France

Covid : tests aux frontières, fin des prisons et couvre-feux… qu’y a-t-il dans la facture sanitaire ?

Ce lundi 25 juillet, l’Assemblée nationale a approuvé le projet de loi santé, lundi 25 juillet, dans une version issue d’un accord avec le Sénat en commission paritaire paritaire.

Il a fallu des débats houleux, mais c’est à peu près tout.

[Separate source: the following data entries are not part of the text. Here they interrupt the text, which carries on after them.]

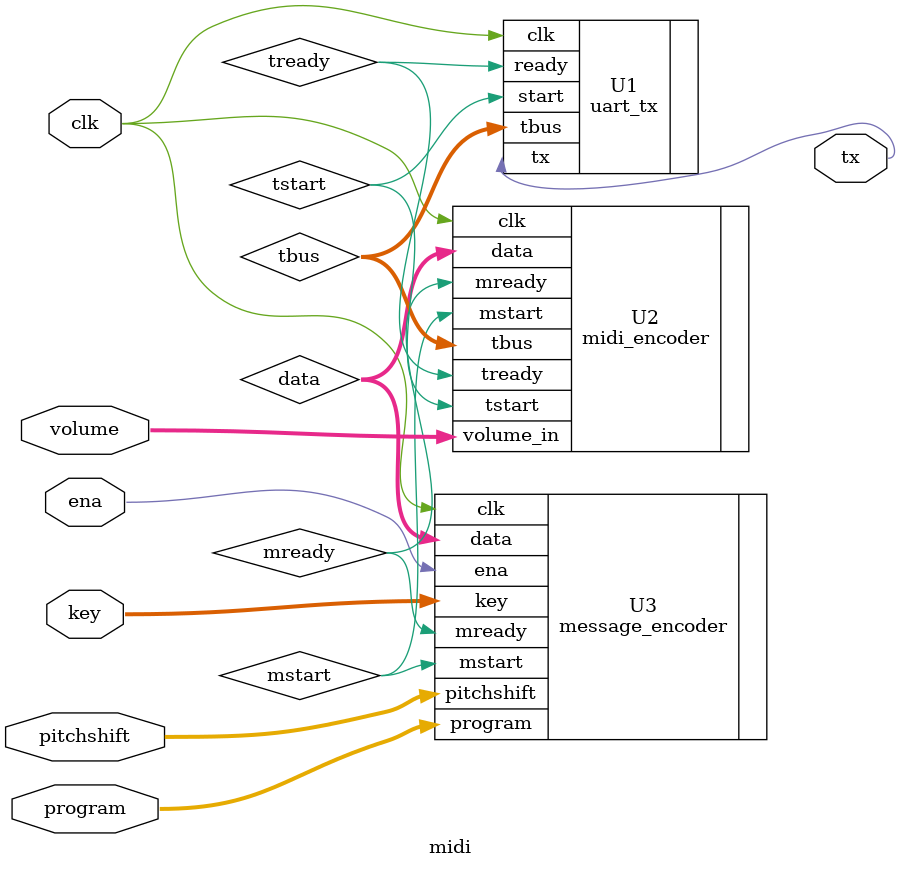
<source format=v>
`timescale 1ns / 1ps


module midi(
input clk,
input [9:0] key,
input ena,
input [7:0] volume,
input [6:0] program,
input [4:0] pitchshift,
output tx
    );
    
    wire tready, tstart, mready, mstart;
    wire [7:0] data;
    wire [7:0] tbus;
    
    message_encoder U3 (.clk(clk), .ena(ena), .key(key), .pitchshift(pitchshift), .program(program), .mstart(mstart), .mready(mready), .data(data));
    
    midi_encoder U2 (.volume_in(volume), .tbus(tbus), .tready(tready), .tstart(tstart), .data(data), .mstart(mstart), .mready(mready), .clk(clk));
    
    uart_tx U1 (.clk(clk), .start(tstart), .tbus(tbus), .tx(tx), .ready(tready));
endmodule

</source>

L’Assemblée nationale a finalement voté ce lundi après-midi sur le projet de loi Covid avec 184 voix “pour” et 149 “contre”. Après une visite au Sénat, un accord sur un nouveau texte a été trouvé entre les deux chambres en commission mixte (CMP), a indiqué franceinfo.

Le projet de loi “mettant fin aux régimes d’urgence instaurés pour lutter contre l’épidémie liée au Covid‑19” a été adopté par 184 voix contre 149. Le texte, fruit d’un compromis entre parlementaires, doit désormais être définitivement adopté par le Sénat demain. #DirectAN #Covid19 pic.twitter.com/ZVGPjMARGx

– LCP (@LCP) 25 juillet 2022

Sortir du pass santé

Dans le nouveau projet de loi, il sera possible pour le gouvernement, en cas d’apparition d’une nouvelle variante alarmante, de ne pas exiger la carte sanitaire (qui inclut la vaccination) aux frontières françaises, mais un “simple” test négatif, rappelle Informations TF1.

Une mesure qui s’applique également aux passagers voyageant entre l’outre-mer et la France métropolitaine. Le gouvernement pourra mettre en place ce contrôle sanitaire par décret dans deux mois, au lieu du mois initialement prévu par le Sénat. De plus, un vote au parlement sera nécessaire.

…et les confinements et les couvre-feux

Le texte abroge formellement au 1er août la partie du code de la santé publique liée à l’urgence sanitaire, ainsi que le dispositif de gestion de crise sanitaire, marquant un retour au droit commun.

Les mesures de limitation de la vie quotidienne prévues dans ces régimes – carnet de santé, port obligatoire du masque, isolement, couvre-feu, etc. ne peut pas être récupéré.

Vers la réinsertion des soignants non vaccinés

C’est un sujet qui divise : la question de la réinsertion des soignants non vaccinés, alors que diverses autorités scientifiques oscillent entre réticences et “fortes oppositions” à une telle éventualité.

L’obligation de vacciner les soignants sera levée dès que la Haute Autorité de santé estimera qu’elle n’est plus justifiée, et les soignants non vaccinés seront “immédiatement réintégrés”.

Enfin, le texte permet la prolongation des outils de surveillance de l’épidémie SI-DEP jusqu’au 30 juin 2023, et du contact Covid jusqu’au 31 janvier 2023.

Cette version, désormais validée par l’Assemblée nationale, doit être définitivement approuvée ce mardi 26 juillet par les sénateurs.